[SUPPLIED DATA Boundary: Start]

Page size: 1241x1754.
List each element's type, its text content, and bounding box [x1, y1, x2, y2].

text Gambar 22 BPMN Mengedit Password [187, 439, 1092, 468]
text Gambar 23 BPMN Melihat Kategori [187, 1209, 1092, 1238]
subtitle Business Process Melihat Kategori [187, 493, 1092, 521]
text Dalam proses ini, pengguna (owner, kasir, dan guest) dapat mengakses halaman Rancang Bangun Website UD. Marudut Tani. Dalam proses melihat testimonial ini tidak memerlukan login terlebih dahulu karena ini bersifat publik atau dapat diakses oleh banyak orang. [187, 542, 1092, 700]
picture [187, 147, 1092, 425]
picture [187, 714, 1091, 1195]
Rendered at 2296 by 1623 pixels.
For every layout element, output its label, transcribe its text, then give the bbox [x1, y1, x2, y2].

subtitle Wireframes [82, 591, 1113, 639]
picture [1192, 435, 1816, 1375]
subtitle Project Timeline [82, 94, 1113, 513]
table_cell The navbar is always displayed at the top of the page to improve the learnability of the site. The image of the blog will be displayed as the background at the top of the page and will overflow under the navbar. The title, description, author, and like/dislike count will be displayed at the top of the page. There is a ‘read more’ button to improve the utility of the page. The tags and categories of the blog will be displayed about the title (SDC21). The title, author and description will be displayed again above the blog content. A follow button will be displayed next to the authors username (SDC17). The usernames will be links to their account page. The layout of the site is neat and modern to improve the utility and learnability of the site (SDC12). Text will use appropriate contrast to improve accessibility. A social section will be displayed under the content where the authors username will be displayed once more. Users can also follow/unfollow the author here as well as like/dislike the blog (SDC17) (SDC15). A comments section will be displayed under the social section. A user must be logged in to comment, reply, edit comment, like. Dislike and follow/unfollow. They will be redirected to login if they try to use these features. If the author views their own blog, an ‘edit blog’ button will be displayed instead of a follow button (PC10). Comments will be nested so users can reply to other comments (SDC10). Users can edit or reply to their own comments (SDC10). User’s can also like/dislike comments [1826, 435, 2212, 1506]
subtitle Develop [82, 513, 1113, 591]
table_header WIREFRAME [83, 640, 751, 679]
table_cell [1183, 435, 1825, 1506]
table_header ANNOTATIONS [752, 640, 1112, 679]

[SUPPLIED DATA Boundary: End]

### DIRECTIONS
Reproduce the data above exactly, leaving nothing out.

### OUTPUT OF THE EXERCISE
Page size: 1241x1754.
List each element's type, its text content, and bounding box [x1, y1, x2, y2].

text Gambar 22 BPMN Mengedit Password [187, 439, 1092, 468]
text Gambar 23 BPMN Melihat Kategori [187, 1209, 1092, 1238]
subtitle Business Process Melihat Kategori [187, 493, 1092, 521]
text Dalam proses ini, pengguna (owner, kasir, dan guest) dapat mengakses halaman Rancang Bangun Website UD. Marudut Tani. Dalam proses melihat testimonial ini tidak memerlukan login terlebih dahulu karena ini bersifat publik atau dapat diakses oleh banyak orang. [187, 542, 1092, 700]
picture [187, 147, 1092, 425]
picture [187, 714, 1091, 1195]
Rendered at 2296 by 1623 pixels.
For every layout element, output its label, transcribe its text, then give the bbox [x1, y1, x2, y2].

subtitle Wireframes [82, 591, 1113, 639]
picture [1192, 435, 1816, 1375]
subtitle Project Timeline [82, 94, 1113, 513]
table_cell The navbar is always displayed at the top of the page to improve the learnability of the site. The image of the blog will be displayed as the background at the top of the page and will overflow under the navbar. The title, description, author, and like/dislike count will be displayed at the top of the page. There is a ‘read more’ button to improve the utility of the page. The tags and categories of the blog will be displayed about the title (SDC21). The title, author and description will be displayed again above the blog content. A follow button will be displayed next to the authors username (SDC17). The usernames will be links to their account page. The layout of the site is neat and modern to improve the utility and learnability of the site (SDC12). Text will use appropriate contrast to improve accessibility. A social section will be displayed under the content where the authors username will be displayed once more. Users can also follow/unfollow the author here as well as like/dislike the blog (SDC17) (SDC15). A comments section will be displayed under the social section. A user must be logged in to comment, reply, edit comment, like. Dislike and follow/unfollow. They will be redirected to login if they try to use these features. If the author views their own blog, an ‘edit blog’ button will be displayed instead of a follow button (PC10). Comments will be nested so users can reply to other comments (SDC10). Users can edit or reply to their own comments (SDC10). User’s can also like/dislike comments [1826, 435, 2212, 1506]
subtitle Develop [82, 513, 1113, 591]
table_header WIREFRAME [83, 640, 751, 679]
table_cell [1183, 435, 1825, 1506]
table_header ANNOTATIONS [752, 640, 1112, 679]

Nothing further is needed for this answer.